- **YOUR OBJECTIVE**: In the records, find every line with the word "casing" and copy it out.

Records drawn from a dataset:
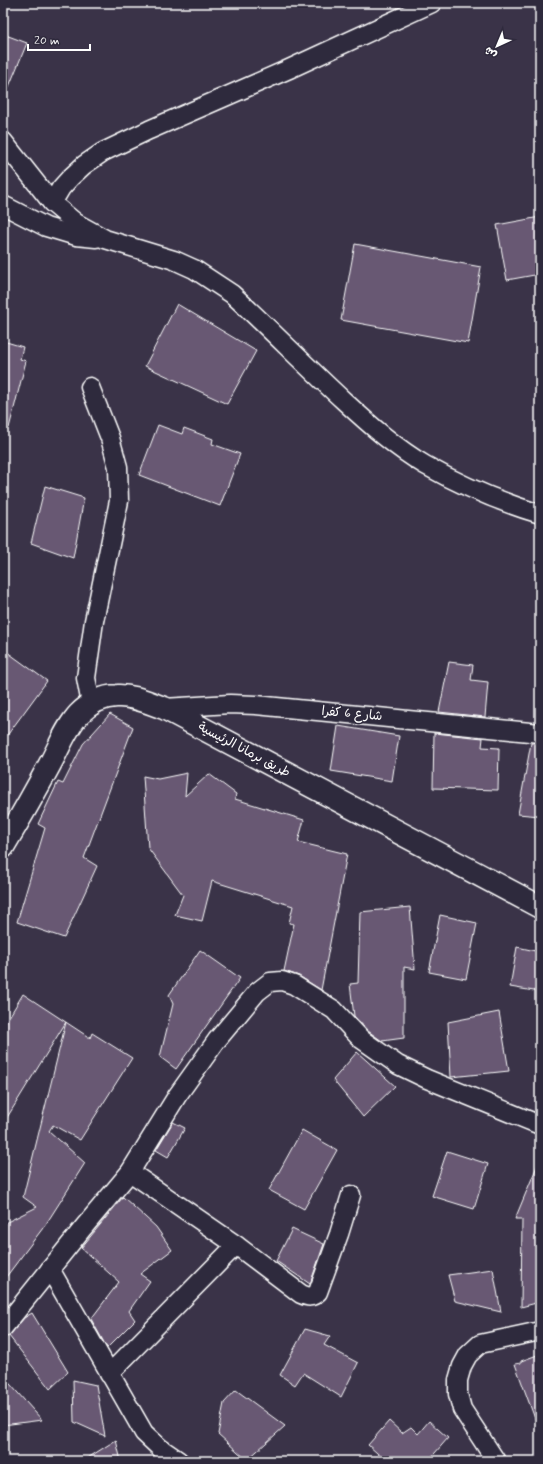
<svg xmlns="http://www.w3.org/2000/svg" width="543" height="1464" viewBox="0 0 543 1464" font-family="Mynerve,'Playpen Sans Arabic',sans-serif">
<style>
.building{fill:#675873;stroke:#fff}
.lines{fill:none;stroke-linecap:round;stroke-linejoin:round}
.street-casing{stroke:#fff;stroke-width:21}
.secondary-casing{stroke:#fff;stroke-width:25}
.street{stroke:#2f2a3d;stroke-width:18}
.secondary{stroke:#2f2a3d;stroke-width:22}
.labels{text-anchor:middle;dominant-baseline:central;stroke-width:3;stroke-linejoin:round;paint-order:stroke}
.street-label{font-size:13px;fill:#fff;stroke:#2f2a3d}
</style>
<rect width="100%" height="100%" fill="#3a3348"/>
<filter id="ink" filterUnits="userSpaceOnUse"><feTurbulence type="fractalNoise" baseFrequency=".025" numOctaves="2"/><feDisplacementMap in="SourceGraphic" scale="8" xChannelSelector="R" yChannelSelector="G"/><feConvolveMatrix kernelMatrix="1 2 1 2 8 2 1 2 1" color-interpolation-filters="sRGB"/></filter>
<g filter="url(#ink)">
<g class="building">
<path d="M3,34l24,9 -24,58z"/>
<path d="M540,217v57l-33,6 -10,-55z"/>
<path d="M355,244l126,23 -13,76 -127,-23z"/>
<path d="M177,304l79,47 -29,53 -82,-38z"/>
<path d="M3,341l20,6 -3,12 6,2 -17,67 -6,-1z"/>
<path d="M158,425l24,9 2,-6 29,11 -1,5 28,10 -20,52 -81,-31z"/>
<path d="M45,486l39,12 -11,60 -42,-15z"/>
<path d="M3,649l44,32 -44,60z"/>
<path d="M449,662l24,3 -2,15 17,2 -3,35 -46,-5z"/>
<path d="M110,714l23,13 -49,131 13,8 -33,72 -47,-16 28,-94 -7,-4 20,-42 5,2 20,-40z"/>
<path d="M338,726l61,10 -7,45 -61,-10z"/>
<path d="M434,733l49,5 -1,9 17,1 -1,42 -65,-2z"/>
<path d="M531,743h9v73l-22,-2z"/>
<path d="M187,773l-2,23 24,-22 27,20 -1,5 69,21 -6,22 49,12 -26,136 -22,-14 -15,-5 10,-47 -5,-1 4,-17 -81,-25 -10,40 -27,-6 8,-20 -35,-47 -5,-72 15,3z"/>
<path d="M410,907l5,62 -11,-2v71l-22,3 -14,-10 -14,-15 -4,-32 8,-1 2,-71z"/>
<path d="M440,915l37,8 -11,56 -37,-7z"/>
<path d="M517,947l23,5v40l-30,-5z"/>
<path d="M200,950l40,28 -64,91 -16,-12 13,-53 -4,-9z"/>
<path d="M23,994l67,44 2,-5 40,25 -52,82 -27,-15 -4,6 36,32 -39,61 -43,57v-57l34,-17 -14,-10 43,-175 -63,102v-97z"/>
<path d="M499,1012l10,59 -58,6 -3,-55z"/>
<path d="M357,1052l38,34 -32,31 -30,-37z"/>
<path d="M173,1122l12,6 -17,29 -12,-7z"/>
<path d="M302,1130l35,20 -33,59 -35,-19z"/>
<path d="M447,1151l41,13 -14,45 -42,-13z"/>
<path d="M540,1159v143l-19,5 1,-88h-7z"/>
<path d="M123,1197l33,30 16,23 -32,24 10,7 -21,30 6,9 -28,28 -16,-29 28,-37 -38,-34z"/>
<path d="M292,1229l32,15 -14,40 -34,-23z"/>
<path d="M493,1269l8,43 -46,-11 -7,-26z"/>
<path d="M32,1313l36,59 -18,17 -41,-53 15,-18z"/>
<path d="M305,1329l25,7 -6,9 34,18 -17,34 -38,-24 -8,12 -15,-10z"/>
<path d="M540,1354v72l-2,1 -23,-63 6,-1v-2z"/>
<path d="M3,1376l22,25 17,19 -39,5z"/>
<path d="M73,1380l23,5 9,51 -31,-14z"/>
<path d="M236,1390l49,36 -38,34 -29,-26 6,-31z"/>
<path d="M389,1421l13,12 9,-6 7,7 11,-13 19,17 -20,23h-42l-18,-16z"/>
<path d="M116,1440l5,21h-38z"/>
</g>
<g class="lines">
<defs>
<g id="street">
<path d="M3,141l49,62 24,20 29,16 69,21 20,9 38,25c38,35 74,72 112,107 26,24 52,47 81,64 37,21 75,37 115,49"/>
<path d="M52,203l9,-15 9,-10 14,-13 19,-13 46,-22 140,-61 143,-66"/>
<path d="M3,205l43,22 30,9 20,2"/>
<path d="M90,387l20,51 8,29 1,34 -25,120 -8,57 5,26"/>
<path d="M164,708l66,-4 26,1 284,28"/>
<path d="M130,1172l106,73 65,49c7,3 11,4 17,-2l21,-58 12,-39"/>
<path d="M50,1269l94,164 16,15 19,13"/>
<path d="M3,1328l80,-100 47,-56 47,-76 40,-56 40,-48 13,-10 12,-1 12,4 40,25 27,29 37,26 29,14 113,46"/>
<path d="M109,1374l127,-129"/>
<path d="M496,1461l-34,-52 -4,-15v-14l4,-14 6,-11 12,-11 60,-13"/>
</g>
<path id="secondary" d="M3,847c16,-27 32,-55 47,-83 9,-16 16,-36 29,-50 10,-10 24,-18 38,-18 16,-1 32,7 47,12l376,199"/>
</defs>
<use href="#street" class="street-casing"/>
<use href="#secondary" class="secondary-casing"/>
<use href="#street" class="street"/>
<use href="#secondary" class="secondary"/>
</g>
</g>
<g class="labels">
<g class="street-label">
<text transform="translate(352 714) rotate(5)">شارع 6 كفرا</text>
<text transform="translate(244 750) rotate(28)">طريق برمانا الرئيسية</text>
</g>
</g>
<rect width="543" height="1464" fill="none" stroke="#2f2a3d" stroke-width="16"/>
<rect x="8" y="8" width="527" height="1448" fill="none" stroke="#fff" stroke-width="1.5" filter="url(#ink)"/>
<g transform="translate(497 46) rotate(224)" stroke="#2f2a3d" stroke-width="3" paint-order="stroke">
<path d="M0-3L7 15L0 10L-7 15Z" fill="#ffffff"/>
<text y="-6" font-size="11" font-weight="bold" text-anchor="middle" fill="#ffffff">ش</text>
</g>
<path d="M28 44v6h62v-6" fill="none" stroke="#ffffff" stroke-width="2"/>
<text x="34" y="44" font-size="12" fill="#ffffff" stroke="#2f2a3d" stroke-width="3" paint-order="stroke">20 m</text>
</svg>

- **OUTPUT BELOW**:
.street-casing{stroke:#fff;stroke-width:21}
.secondary-casing{stroke:#fff;stroke-width:25}
<use href="#street" class="street-casing"/>
<use href="#secondary" class="secondary-casing"/>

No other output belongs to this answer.